The EU rules on network neutrality: key provisions, remaining concerns
ネットワーク中立性に関するEUのルール 重要な条項、残る懸念
Tambiama André MADIEGA
SUMMARY:要約
ネットワーク中立性は、本質的には無差別性の原理として、つまりは、インターネットサービスプロバイダー(ISP)のネットワークを通じた全ての電気通信が平等に扱われることの要求として説明することができよう。長い議論の末、2015年10月27日、欧州議会は、欧州連合におけるオープンなインターネットアクセスのセーフガードに関する新しい規則等を含む、電気通信単一市場(TSM: Telecom Single Market)規則を採択した。
TSM規則では、エンドユーザーがEUのインターネット上において、選択したコンテンツにアクセスし又は配布する権利が重視され、ISPに対し、全てのインターネットトラフィックをエンドユーザーの権利を保護する方法で平等に扱わせるための無差別性の義務を課している。しかし、ISPはなお、無差別性の原則に対し、例外的措置や合理的なトラフィック管理の措置を実施することが許されている。ISPには、イノベーティブなサービス、すなわち「専門サービス(specialised services)」(遠隔医療サービス(例えば、離れた距離から行われる保健サービス)のなどがこれに類する)を提供することの可能性が承認されているが、これらのサービスにおいては通常、サービスの品質と、トラフィックの管理が要求される。また、ISPとエンドユーザーは、インターネットアクセスサービス提供上の(例えば、価格、分量、速度についてのような)商業契約を自由に結ぶことができる。しかしながら、ISPが、専門サービスや商業契約をもちいて、無差別性の原則を迂回させないようにするため、セーフガード条項が同時に実行に移される。
妥結されたテキストは、多くの論者によって、EUにおけるネットワークの中立性を確かにするための偉大な一歩として見られているが、一方で、未解決の抜け穴と曖昧さが致命的なままいくつか残されている。とりわけ、合理的なトラフィック管理、専門サービス及びゼロ・レーティング*2のような価格差別的な慣行に関する規則をいかにして実装するかということに関して、懸念が表明されている。EU全体におけるアプローチが別々のものになってしまうことを避けるため、共通ガイダンスが必要とされている。

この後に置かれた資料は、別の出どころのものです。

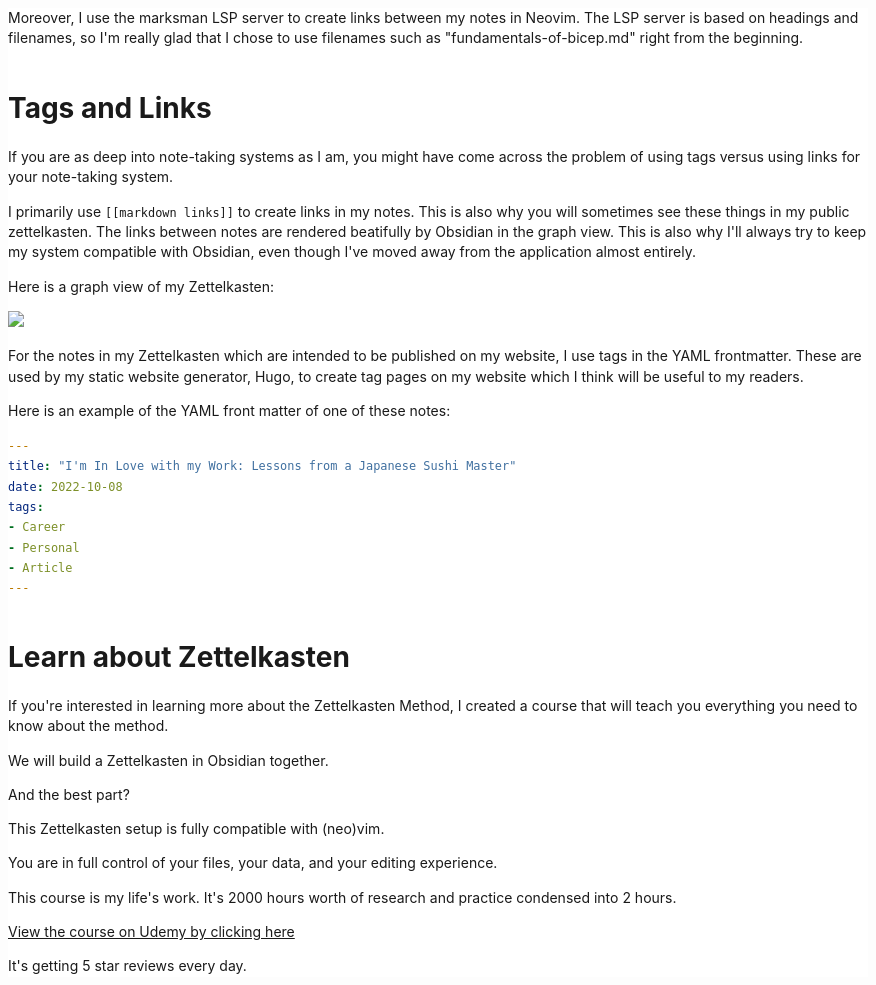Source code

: Moreover, I use the marksman LSP server to create links between my notes in Neovim. The LSP server is based on headings and filenames, so I'm really glad that I chose to use filenames such as "fundamentals-of-bicep.md" right from the beginning.

# Tags and Links

If you are as deep into note-taking systems as I am, you might have come across the problem of using tags versus using links for your note-taking system. 

I primarily use `[[markdown links]]` to create links in my notes. This is also why you will sometimes see these things in my public zettelkasten. The links between notes are rendered beatifully by Obsidian in the graph view. This is also why I'll always try to keep my system compatible with Obsidian, even though I've moved away from the application almost entirely.

Here is a graph view of my Zettelkasten:

![](/graph-view.png)

For the notes in my Zettelkasten which are intended to be published on my website, I use tags in the YAML frontmatter. These are used by my static website generator, Hugo, to create tag pages on my website which I think will be useful to my readers.

Here is an example of the YAML front matter of one of these notes:

```yaml
---
title: "I'm In Love with my Work: Lessons from a Japanese Sushi Master"
date: 2022-10-08
tags:
- Career
- Personal
- Article
---
```

# Learn about Zettelkasten

If you're interested in learning more about the Zettelkasten Method, I created a course that will teach you everything you need to know about the method.

We will build a Zettelkasten in Obsidian together. 

And the best part?

This Zettelkasten setup is fully compatible with (neo)vim. 

You are in full control of your files, your data, and your editing experience.

This course is my life's work. It's 2000 hours worth of research and practice condensed into 2 hours.

[View the course on Udemy by clicking here](https://www.udemy.com/course/the-zettelkasten-method-in-obsidian/?referralCode=DD8063240FBC9F65E41E)

It's getting 5 star reviews every day.
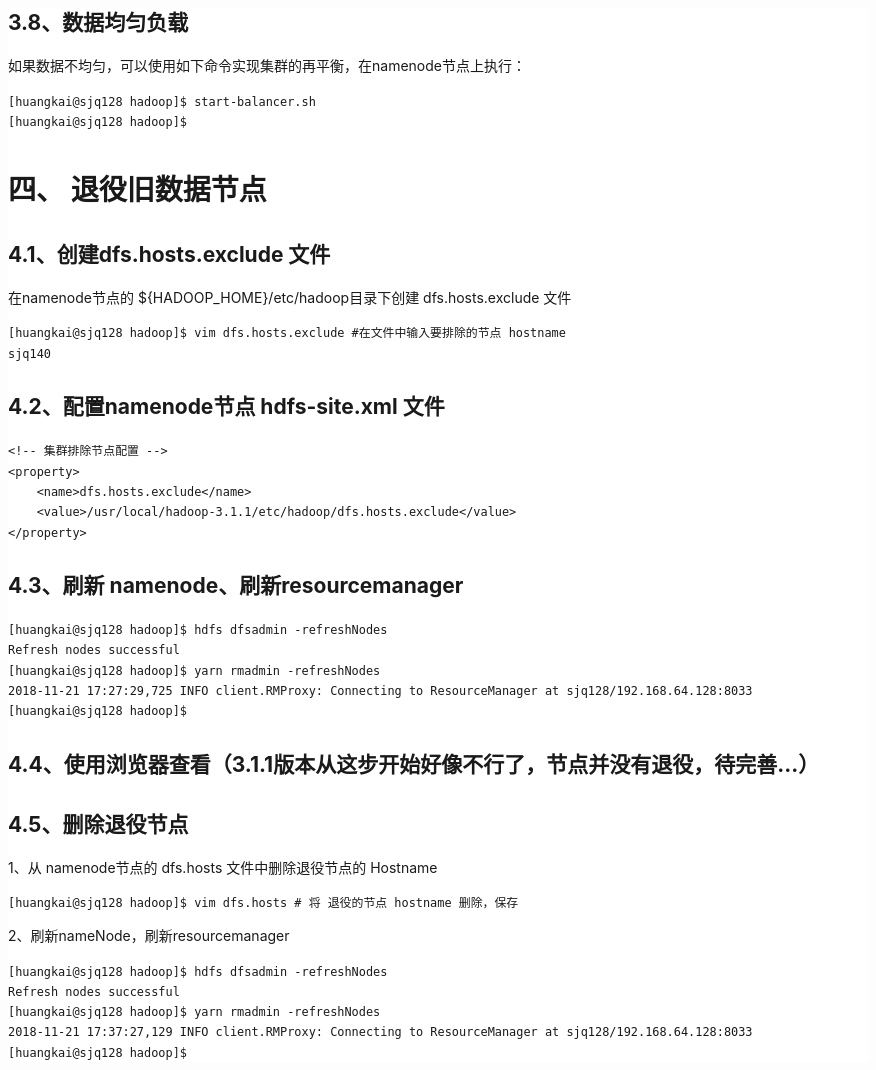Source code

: ## 3.8、数据均匀负载 ##
如果数据不均匀，可以使用如下命令实现集群的再平衡，在namenode节点上执行：

```
[huangkai@sjq128 hadoop]$ start-balancer.sh 
[huangkai@sjq128 hadoop]$
```

# 四、	退役旧数据节点 #

## 4.1、创建dfs.hosts.exclude 文件 ##
在namenode节点的 ${HADOOP_HOME}/etc/hadoop目录下创建 dfs.hosts.exclude 文件

```
[huangkai@sjq128 hadoop]$ vim dfs.hosts.exclude #在文件中输入要排除的节点 hostname
sjq140
```

## 4.2、配置namenode节点 hdfs-site.xml 文件 ##

```
<!-- 集群排除节点配置 -->
<property>
	<name>dfs.hosts.exclude</name>
	<value>/usr/local/hadoop-3.1.1/etc/hadoop/dfs.hosts.exclude</value>
</property>
```

## 4.3、刷新 namenode、刷新resourcemanager ##

```
[huangkai@sjq128 hadoop]$ hdfs dfsadmin -refreshNodes
Refresh nodes successful
[huangkai@sjq128 hadoop]$ yarn rmadmin -refreshNodes
2018-11-21 17:27:29,725 INFO client.RMProxy: Connecting to ResourceManager at sjq128/192.168.64.128:8033
[huangkai@sjq128 hadoop]$ 
```

## 4.4、使用浏览器查看（3.1.1版本从这步开始好像不行了，节点并没有退役，待完善...） ##


## 4.5、删除退役节点 ##

1、从 namenode节点的 dfs.hosts 文件中删除退役节点的 Hostname

```
[huangkai@sjq128 hadoop]$ vim dfs.hosts # 将 退役的节点 hostname 删除，保存
```
2、刷新nameNode，刷新resourcemanager
```
[huangkai@sjq128 hadoop]$ hdfs dfsadmin -refreshNodes
Refresh nodes successful
[huangkai@sjq128 hadoop]$ yarn rmadmin -refreshNodes
2018-11-21 17:37:27,129 INFO client.RMProxy: Connecting to ResourceManager at sjq128/192.168.64.128:8033
[huangkai@sjq128 hadoop]$ 
```
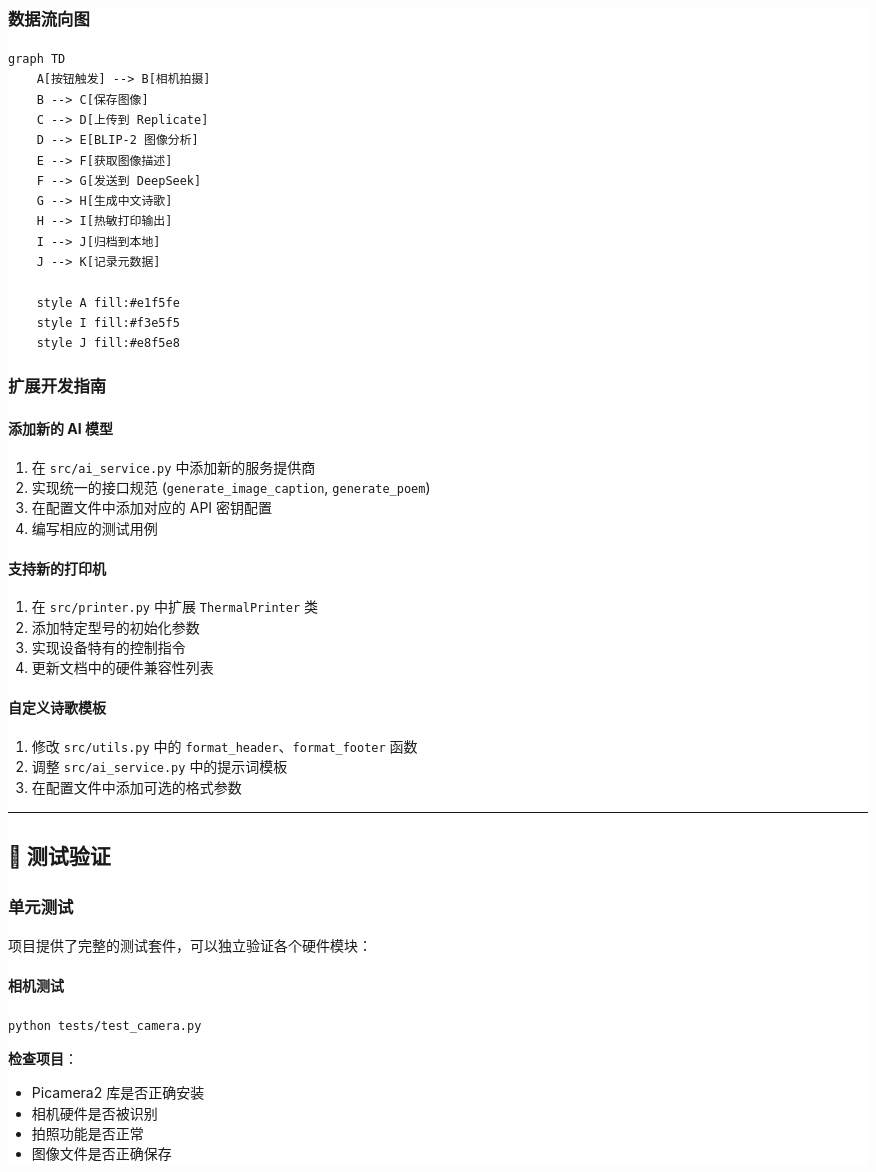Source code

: ### 数据流向图

```mermaid
graph TD
    A[按钮触发] --> B[相机拍摄]
    B --> C[保存图像]
    C --> D[上传到 Replicate]
    D --> E[BLIP-2 图像分析]
    E --> F[获取图像描述]
    F --> G[发送到 DeepSeek]
    G --> H[生成中文诗歌]
    H --> I[热敏打印输出]
    I --> J[归档到本地]
    J --> K[记录元数据]
    
    style A fill:#e1f5fe
    style I fill:#f3e5f5
    style J fill:#e8f5e8
```

### 扩展开发指南

#### 添加新的 AI 模型
1. 在 `src/ai_service.py` 中添加新的服务提供商
2. 实现统一的接口规范 (`generate_image_caption`, `generate_poem`)
3. 在配置文件中添加对应的 API 密钥配置
4. 编写相应的测试用例

#### 支持新的打印机
1. 在 `src/printer.py` 中扩展 `ThermalPrinter` 类
2. 添加特定型号的初始化参数
3. 实现设备特有的控制指令
4. 更新文档中的硬件兼容性列表

#### 自定义诗歌模板
1. 修改 `src/utils.py` 中的 `format_header`、`format_footer` 函数
2. 调整 `src/ai_service.py` 中的提示词模板
3. 在配置文件中添加可选的格式参数

---

## 🧪 测试验证

### 单元测试

项目提供了完整的测试套件，可以独立验证各个硬件模块：

#### 相机测试
```bash
python tests/test_camera.py
```
**检查项目**：
- Picamera2 库是否正确安装
- 相机硬件是否被识别
- 拍照功能是否正常
- 图像文件是否正确保存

Tambiama André MADIEGA, The EU rules on network neutrality: key provisions, remaining concerns, EU Pariament Think Tank website, 2015.11.5 http://www.europarl.europa.eu/thinktank/en/document.html?reference=EPRS_BRI(2015)571318
なお、問題点としては、例えば、ベストエフォートで提供される(通常の)インターネットサービスと広範な「専門サービス」の定義との間に空白があることなどが紹介されています(専門サービスに関しては、代替できないことを示すためのテストをクリアしないといけないけれども、詳細なガイドラインはない、と。)。
ルール自体は2016年4月に発効するけれども、議論は終わらないよ、ということのようです。